Francisco Granati Poloni, 52, and Jackson Kelwin Ortuno, 42, are accused of impersonating a father and son who own the lot at 230 Arvida Parkway in the gated Gables Estates neighborhood, described by a local real estate website as “one of the most exclusive communities in the world.”

Their goal was to get a “cash-out refinance loan” on the vacant land, according to a criminal complaint authored on Wednesday by a special agent with the Federal Housing Finance Agency Office of the Inspector General.

The complaint states that the pair put their photos on foreign passports and driver’s licenses with the names and biographical information of the property owners and submitted them to the lender.

A third-party identification verification check on Feb. 26, in which Granati uploaded a scan of a Spanish passport with his face but the victim’s information, along with a separate self-portrait, failed due to “suspected tampering,” authorities said.

The next day, they said a fraudulent Venezuelan passport also failed, prompting the lender to request that Granati visit their Miami Beach office in person.

****************************************

**WORK TO DO**
a: Do these statements agree with the news text about the Gables Estates case? For each, answer yes or no and quote the deciding words of the text.
(i) The lot at 230 Arvida Parkway is vacant land.
(ii) The identification check on Feb. 26 passed.
(iii) The lender asked Granati to come to its Fort Lauderdale office.
b: In the news text about the Gables Estates case, which country's passport did Granati upload in the Feb. 26 identification check?
c: Please go on with the news text about the Gables Estates case from the point where it stops.

**GIVEN MATERIAL**

****************************************

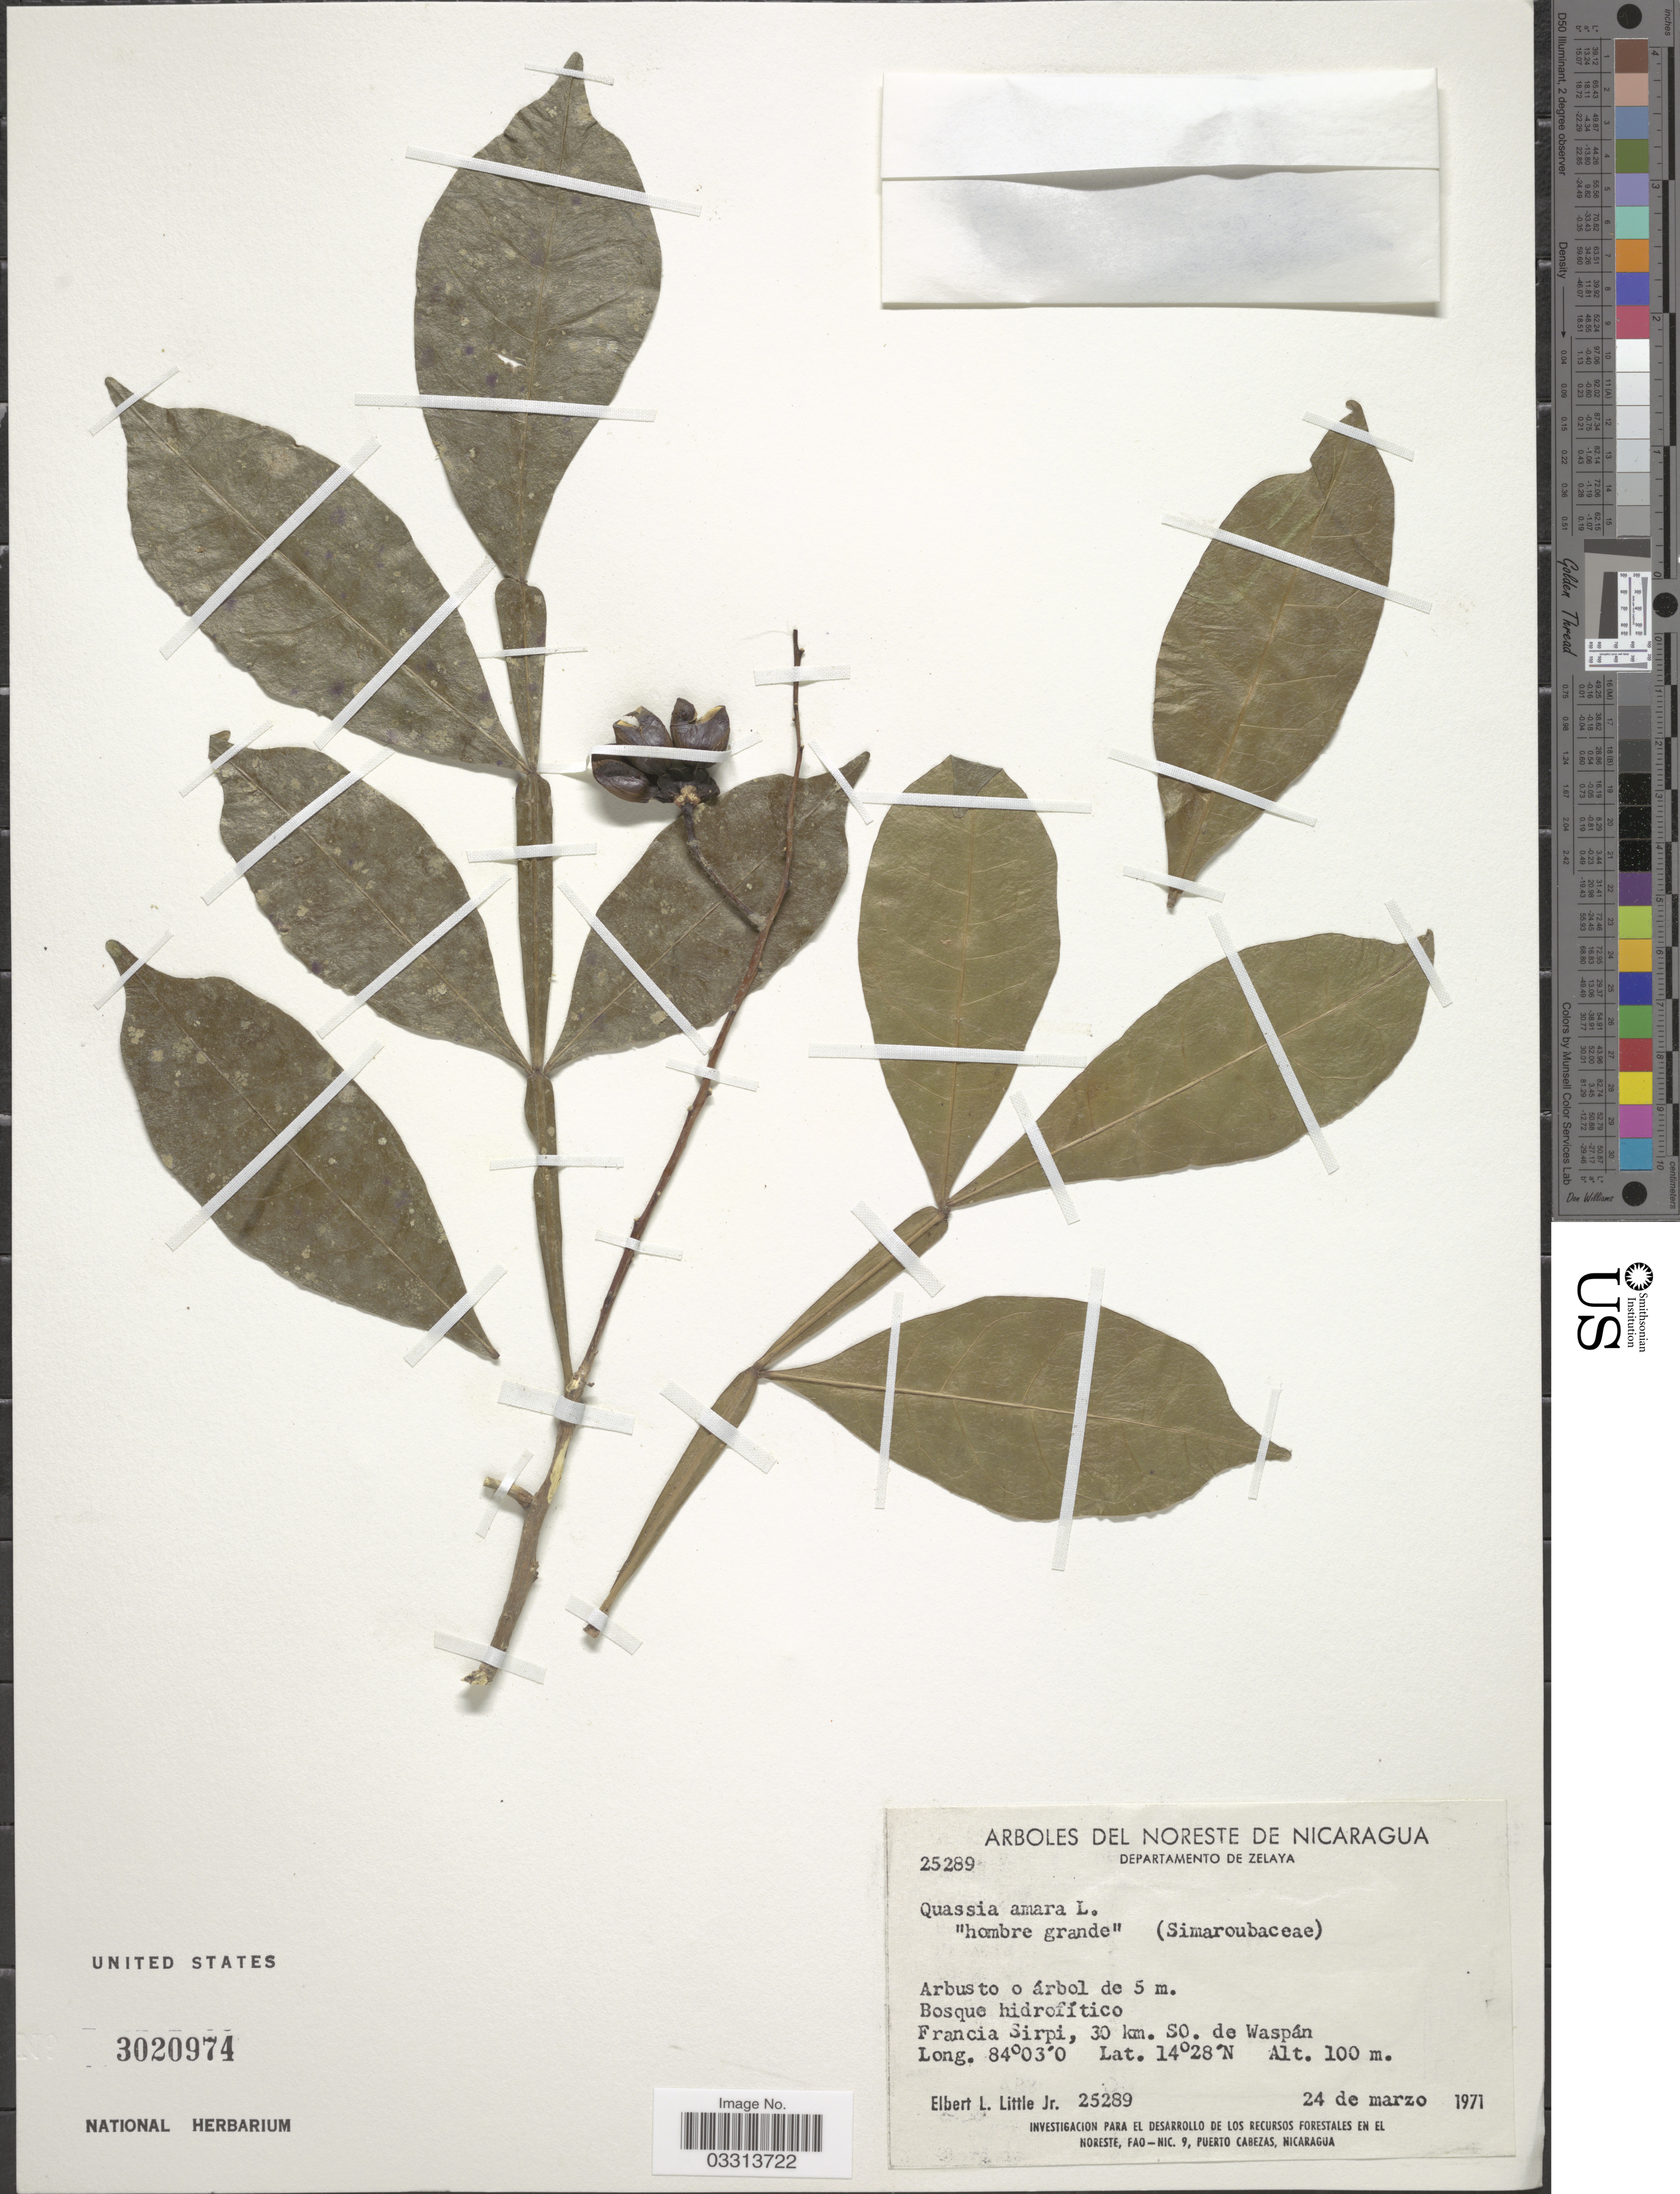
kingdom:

****************************************

**EXERCISE ANSWERS**
a:
(i) Yes: "on the vacant land"
(ii) No: "failed due to “suspected tampering,”"
(iii) No: "visit their Miami Beach office in person"

b: A Spanish passport.

c:
Investigators said on March 1, Granati went to the office with his “girlfriend,” a woman who translated from English to Spanish, for a face-to-face meeting. He claimed to be the property owner and produced the two phony passports, the complaint states.

Authorities said law enforcement was made aware of the transaction four days later and, after verifying the documents were fake, contacted the real property owners, who said none of it was done with their knowledge.

Authorities said Granati and Ortuno both showed up at the Miami Beach office on Tuesday “and signed numerous documents in the loan package,” more than 160 pages long, and “repeatedly falsely affirm(ed) their identity as the owners” of the property as they sought the $6 million.

Investigators said they “each presented fraudulent Spanish passports along with a matching fraudulent Spanish driver license.”

They were then taken into custody “without incident.” Investigators said they both “confessed to using the fraudulent identifications to obtain the loan and provided details on how they were recruited by co-conspirators to commit the fraud.”

Authorities said they “elaborated that they were given the fake identifications, instructed to memorize personally identifiable information of the identity theft victims and told when and where to show up to impersonate them with the promise of a share of the illicit funds if the fraud was successful.”

Legal analyst David Weinstein explained to Local 10 News that if the suspects had been successful, the two victims would have been at risk of foreclosure proceedings after unknowingly becoming responsible for a $6 million mortgage that likely would have gone unpaid for months.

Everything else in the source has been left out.